Ian Travis was shaving when the phone rang.
‘Sister Jones here. You should come in and see your Grandfather. He has had a disturbed night, I fear the end is not far off.’
Ian took a last glance around his grandfather’s room. By the bed was the familiar photograph of two young men, Grandfather had a waist in those days, his oversized trousers and tunic gathered by the regular three-inch wide belt. The other boy was Charlie but he knew nothing of Charlie.
From the top drawer, he took the war medals, Pip, Squeak and Wilfred and the Royal Artillery cap badge. Grandfather did not boast about his medals, all soldiers got those three, but they represented a job well done.
Grandfather lay in his bed staring at the ceiling, picking, pulling and kneading at the bedsheets with his hands and mumbling incoherently. From time to time he would thrust some imaginary object before him. His slippers, drinking cup and a newspaper had already been thrust off the end of the bed.
‘They say the war will end soon. Let’s hope we make it to the end, Charlie.’
‘Stop talking Travis. Get those shells unloaded. Put the shrapnel shells nearest, we won’t need the high-explosive.’
‘Here they come, Charlie, hand me one to put up the spout, ready.’
They could hear the distant rattle of rifle fire and the rat-a-tat-tash of machine guns. The advancing grey line was within range now.
‘Hold your fire, men. Wait for the order.’
We’ve got to fire, they are getting close, within rifle range now. They could hear the flick and crack as bullets passed by. They say you never hear the one that hits you. The men crowded closely behind the shield of the 18-pounder.
‘Sustained fire, reload as quickly as you can, keep firing.’
Bam, Bam, Bam. Charlie handed shells to him and as soon as the breech was open, he rammed a shell in. ‘Loaded,’ he called. Breech closed, fire. He stepped back to avoid the recoil. BAM.
After a short flight, the shells exploded and sent 374 bullets ahead in a cone.
‘That’ll stop ‘em.’ The Sergeant Instructor had told them at training camp.
But it didn’t, they kept coming.
‘Quicker, Charlie, bring ‘em quicker. Charlie, a shell for God’s sake.’ He held out his arms but no shell came.
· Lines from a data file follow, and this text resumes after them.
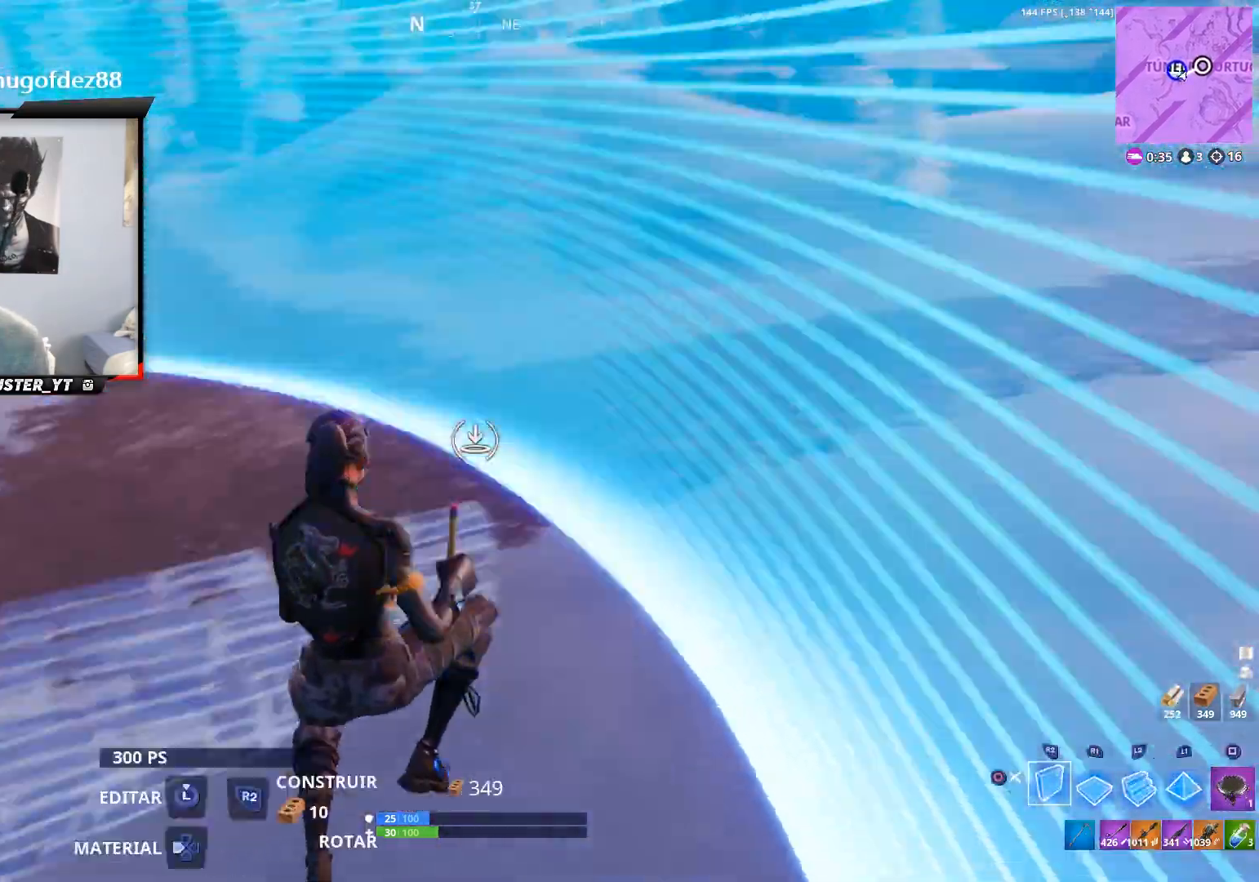
{"buttons": ["CROSS", "R2"], "left_stick": "up-left", "right_stick": "down-left", "events": [[33, "left_stick", "up-right"], [133, "left_stick", "down-right"], [167, "right_stick", "up"], [300, "right_stick", "center"], [433, "CROSS", "down"], [433, "right_stick", "down-left"], [500, "left_stick", "up-left"]]}
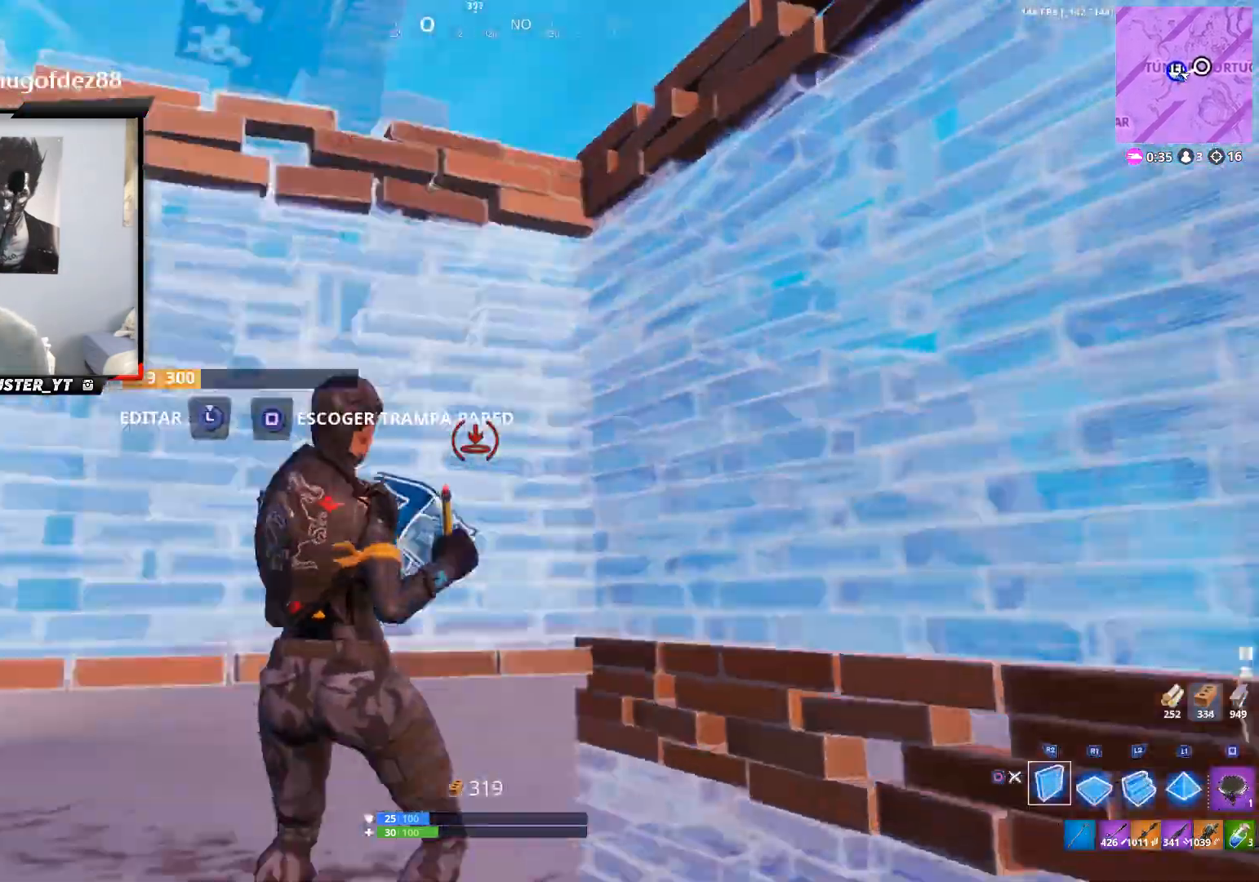
{"buttons": ["R1"], "left_stick": "up", "right_stick": "up", "events": [[100, "left_stick", "up"], [133, "R2", "up"], [167, "CROSS", "up"], [233, "R1", "down"], [333, "right_stick", "center"], [367, "L1", "down"], [400, "R1", "up"], [467, "L1", "up"], [467, "R1", "down"], [467, "right_stick", "up"]]}
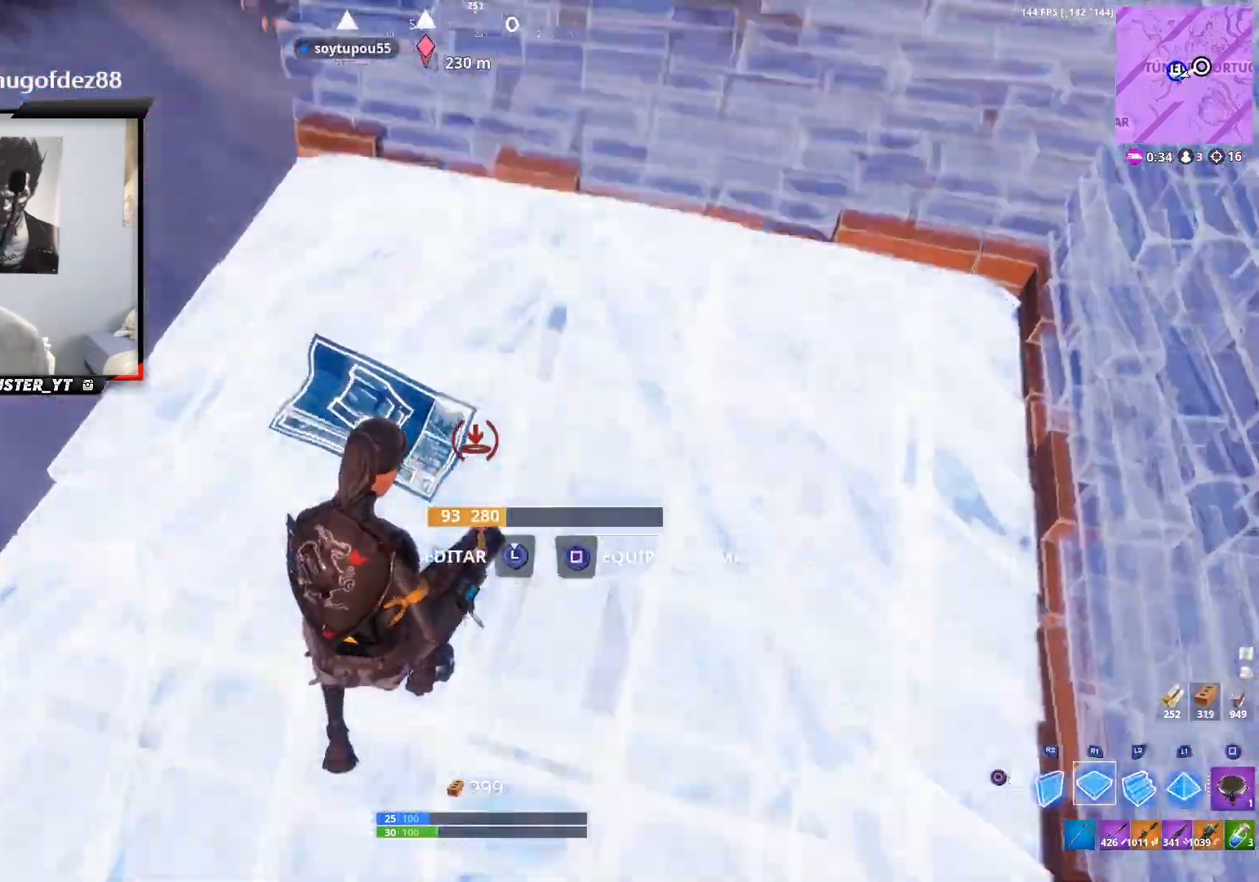
{"buttons": ["R2"], "left_stick": "down-right", "right_stick": "left", "events": [[33, "L1", "down"], [67, "R1", "up"], [100, "L1", "up"], [100, "right_stick", "center"], [200, "R2", "down"], [200, "left_stick", "up-right"], [267, "right_stick", "left"], [400, "left_stick", "right"], [500, "left_stick", "down-right"]]}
Charlie lay bleeding, his right arm missing.
‘You’ll have to get it yourself mate.’ Said Charlie.
Lift, carry, load, BAM; lift, carry, load, BAM. The enemy was getting closer. He was aware that he had lost control of his bowels but he had to continue; lift, carry, load, BAM.
‘Cease fire, cease fire, the war is over. The order just came down the line.’
The hollow-cheeked, unshaven old man grasped Ian’s arm and sat up in his bed.
‘Ceasefire, it’s over.’ He cried and sank back. In his mind’s eye, he saw the smoke clear and Charlie lying still.
Ian pressed the medals into the old man’s hand and wept.